- How Many Pixels Are "Good Enough?"
- Its the DRM, Stupid
- Bandwidth
- Buy versus Rent
It’s the DRM, Stupid
DVD had a lot of advantages over VHS. It didn’t need rewinding and it was physically smaller. Perhaps more importantly, it could be played on computers. A lot of students now just watch DVDs on their computer instead of on a stand-alone player.
The audio industry has already been through this transition. After the DVD was released, there were two competing standards using the same disc for higher fidelity audio.
Super Audio CD (SACD) and DVD Audio (DVD-A) both contained uncompressed, high-definition audio recordings. Although neither had anything like the advertising budget of the new video standards, they both offered similar improvements in quality.
The winner of this format war? The MP3 file.
It wasn’t until very recently that the music industry started selling downloads. Before then, the only way to (legally) get them was to buy a CD and rip it.
Fortunately, this was very easy to do. Applications such as iTunes make this a zero-click operation: put the CD in and it’s ripped and ejected. Even after a lot of people started using computers and portable digital music players, CDs remained popular because they were easy to rip.

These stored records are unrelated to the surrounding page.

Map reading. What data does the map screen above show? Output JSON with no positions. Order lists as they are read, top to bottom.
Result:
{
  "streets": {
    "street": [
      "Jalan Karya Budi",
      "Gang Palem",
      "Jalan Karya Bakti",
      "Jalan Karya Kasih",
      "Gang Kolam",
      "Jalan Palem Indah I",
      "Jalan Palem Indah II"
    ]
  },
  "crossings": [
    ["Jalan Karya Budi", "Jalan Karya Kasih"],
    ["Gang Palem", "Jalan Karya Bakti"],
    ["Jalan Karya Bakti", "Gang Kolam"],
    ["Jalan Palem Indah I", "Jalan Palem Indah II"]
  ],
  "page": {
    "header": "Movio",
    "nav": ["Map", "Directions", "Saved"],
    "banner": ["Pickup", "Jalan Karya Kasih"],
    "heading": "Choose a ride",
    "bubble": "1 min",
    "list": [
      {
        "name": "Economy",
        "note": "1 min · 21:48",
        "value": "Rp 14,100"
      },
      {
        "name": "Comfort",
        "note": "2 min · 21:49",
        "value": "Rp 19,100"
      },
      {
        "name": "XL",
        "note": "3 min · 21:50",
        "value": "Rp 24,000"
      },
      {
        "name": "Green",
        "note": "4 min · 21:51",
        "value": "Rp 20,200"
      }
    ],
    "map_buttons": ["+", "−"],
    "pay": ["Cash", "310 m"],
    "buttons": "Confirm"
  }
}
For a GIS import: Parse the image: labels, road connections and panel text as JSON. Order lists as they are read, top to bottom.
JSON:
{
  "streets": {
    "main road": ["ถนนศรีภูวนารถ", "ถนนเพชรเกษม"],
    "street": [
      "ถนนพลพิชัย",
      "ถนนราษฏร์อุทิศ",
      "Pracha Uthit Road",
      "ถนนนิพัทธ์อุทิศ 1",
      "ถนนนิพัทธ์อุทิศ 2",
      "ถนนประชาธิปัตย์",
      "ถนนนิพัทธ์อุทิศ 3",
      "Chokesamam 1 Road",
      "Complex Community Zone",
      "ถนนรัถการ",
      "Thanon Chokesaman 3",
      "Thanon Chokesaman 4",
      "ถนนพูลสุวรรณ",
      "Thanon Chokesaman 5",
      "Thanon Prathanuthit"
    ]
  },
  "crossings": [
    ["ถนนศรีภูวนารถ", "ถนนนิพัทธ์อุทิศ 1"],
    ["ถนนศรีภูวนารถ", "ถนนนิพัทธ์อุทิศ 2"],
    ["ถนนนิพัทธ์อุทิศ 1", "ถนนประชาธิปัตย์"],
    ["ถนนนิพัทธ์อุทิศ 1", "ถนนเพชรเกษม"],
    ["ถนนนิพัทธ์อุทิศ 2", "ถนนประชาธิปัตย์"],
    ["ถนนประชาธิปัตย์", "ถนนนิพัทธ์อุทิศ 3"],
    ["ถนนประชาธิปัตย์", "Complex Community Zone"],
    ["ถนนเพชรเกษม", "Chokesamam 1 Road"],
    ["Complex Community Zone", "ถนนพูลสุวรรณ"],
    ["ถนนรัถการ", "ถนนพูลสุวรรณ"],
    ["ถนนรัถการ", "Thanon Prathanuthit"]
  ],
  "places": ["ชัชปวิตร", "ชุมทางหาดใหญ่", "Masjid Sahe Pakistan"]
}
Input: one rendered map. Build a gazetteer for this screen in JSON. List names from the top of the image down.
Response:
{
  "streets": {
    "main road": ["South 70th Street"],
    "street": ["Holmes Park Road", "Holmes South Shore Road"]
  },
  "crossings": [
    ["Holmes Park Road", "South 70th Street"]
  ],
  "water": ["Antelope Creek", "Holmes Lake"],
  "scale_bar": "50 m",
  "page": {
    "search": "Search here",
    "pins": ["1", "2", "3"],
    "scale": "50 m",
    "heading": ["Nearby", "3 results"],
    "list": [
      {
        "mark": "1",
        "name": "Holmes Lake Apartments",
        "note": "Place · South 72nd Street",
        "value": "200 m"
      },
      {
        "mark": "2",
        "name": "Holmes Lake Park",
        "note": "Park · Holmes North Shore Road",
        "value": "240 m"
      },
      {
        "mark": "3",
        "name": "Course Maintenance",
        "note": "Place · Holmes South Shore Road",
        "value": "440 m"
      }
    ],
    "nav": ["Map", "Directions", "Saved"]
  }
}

In principle, starting with a higher-quality source would have made the final rip better. Possibly this is not apparent if you’re encoding to MP3, but higher bit-rate AAC or some form of lossless CODEC would have made a difference.
So why don’t people rip SACDs instead of CDs? Because SACD data is encrypted and can’t be ripped without complicated hardware.
DVD-A also includes copy protection. This was cracked in 2005, making it possible to rip these discs, but distributing this crack is illegal in the USA, so commercial music jukebox software is likely to remain unable to rip the discs.
Ripping an album of music to a lossy format typically requires somewhere between 50–100MB of disk space. Doing the same with a movie requires up to 1GB of space.
With desktop hard drives now measured in the hundreds of gigabytes, this is starting to look feasible. Even the new iPods with 160GB disks represent a fairly respectable film collection.
Ripping DVDs is still not supported in mainstream applications, but since the DRM was cracked a long time ago, there are tools that make it easy. This is not the case with the newer formats; ripping them is not possible yet.
A bigger issue than the DRM currently is the fact that drives for computers are not yet common. This means that you can’t watch an HD movie on a laptop while traveling, for example, which was one of the big advantages that DVD offered over VHS. This limitation does not apply to downloaded HD content, of course.